▶ TASK REQUIREMENTS
Reproduce the line containing "Benefits beyond savings" in the listing below, then every later line up to the end, precisely as written.

BEGIN DATA SECTION

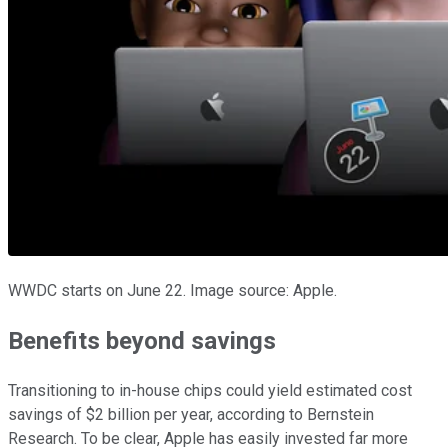
WWDC starts on June 22. Image source: Apple.
Benefits beyond savings
Transitioning to in-house chips could yield estimated cost
savings of $2 billion per year, according to Bernstein
Research. To be clear, Apple has easily invested far more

END DATA SECTION

▶ ANSWER AREA
Benefits beyond savings
Transitioning to in-house chips could yield estimated cost
savings of $2 billion per year, according to Bernstein
Research. To be clear, Apple has easily invested far more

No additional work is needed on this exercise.